— Begin SUPPLIED ENTRIES —

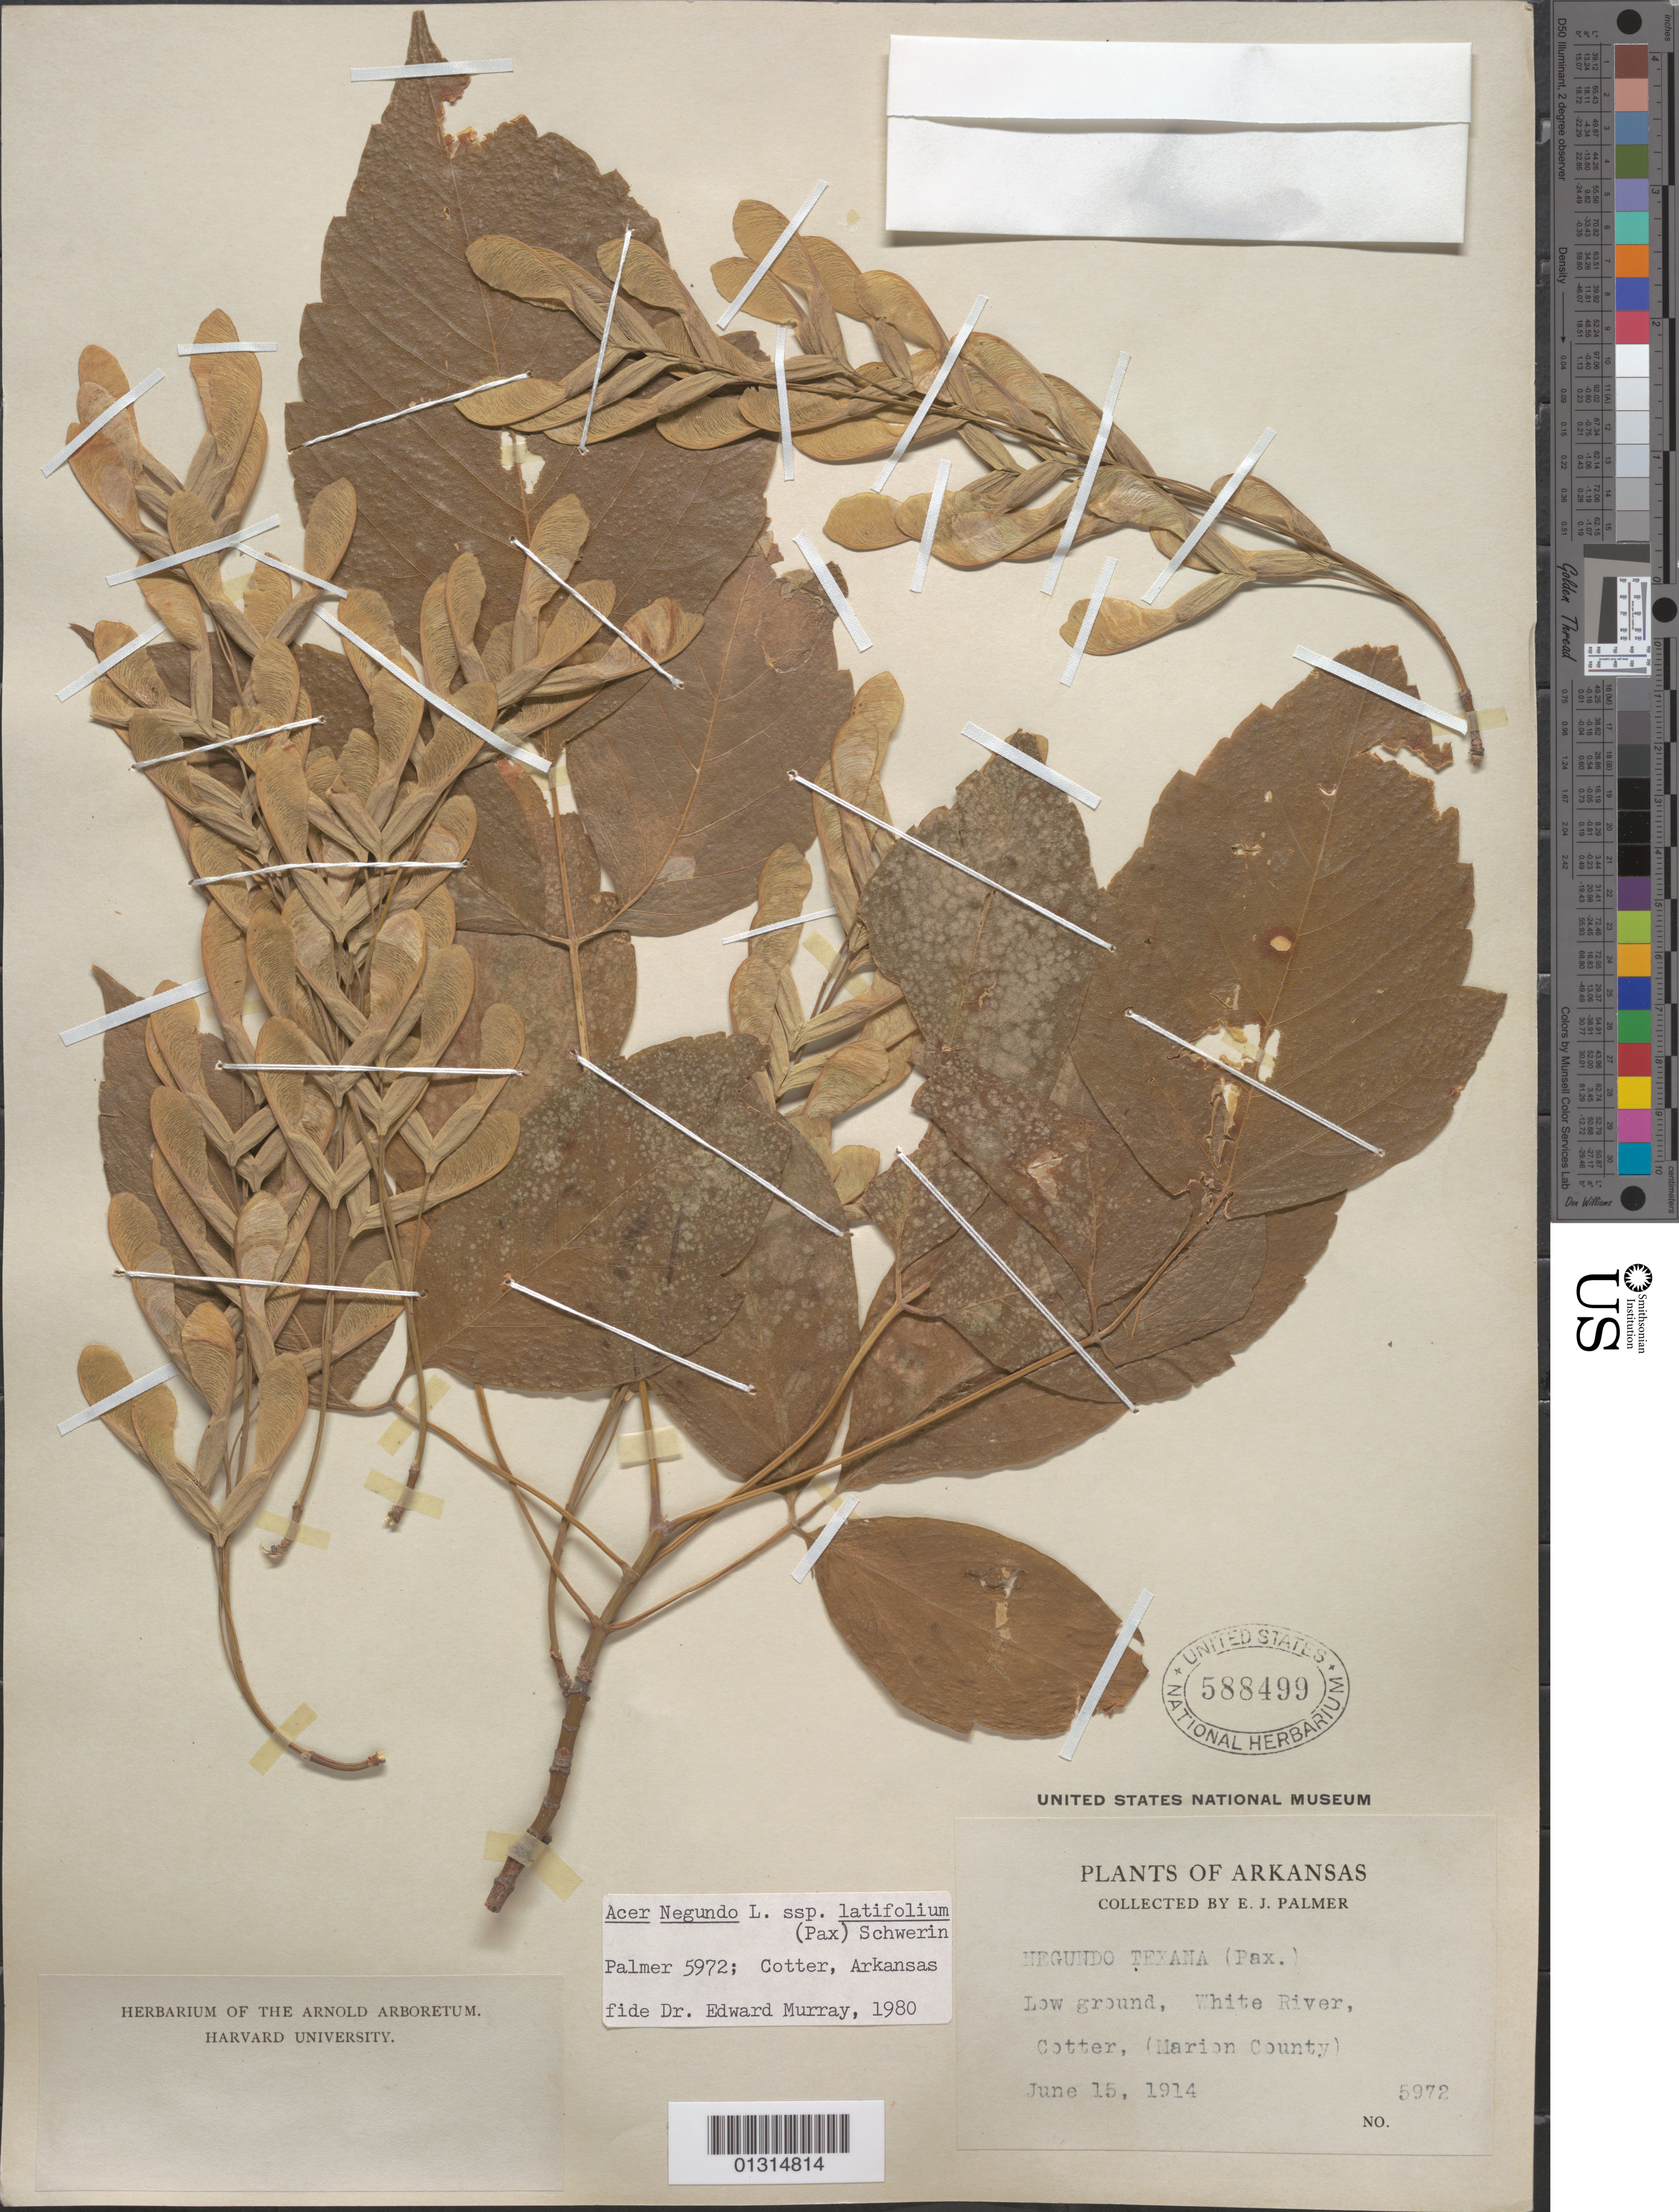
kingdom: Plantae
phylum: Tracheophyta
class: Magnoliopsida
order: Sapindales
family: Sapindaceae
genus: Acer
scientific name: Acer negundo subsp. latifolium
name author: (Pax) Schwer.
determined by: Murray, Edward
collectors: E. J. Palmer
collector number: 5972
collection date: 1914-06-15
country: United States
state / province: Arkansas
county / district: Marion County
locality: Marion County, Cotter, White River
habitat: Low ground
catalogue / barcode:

— End SUPPLIED ENTRIES —

Give every line from all the entries above as a numbered list, skipping any blank lines and leaving out the pictures.

1. kingdom: Plantae
2. phylum: Tracheophyta
3. class: Magnoliopsida
4. order: Sapindales
5. family: Sapindaceae
6. genus: Acer
7. scientific name: Acer negundo subsp. latifolium
8. name author: (Pax) Schwer.
9. determined by: Murray, Edward
10. collectors: E. J. Palmer
11. collector number: 5972
12. collection date: 1914-06-15
13. country: United States
14. state / province: Arkansas
15. county / district: Marion County
16. locality: Marion County, Cotter, White River
17. habitat: Low ground
18. catalogue / barcode:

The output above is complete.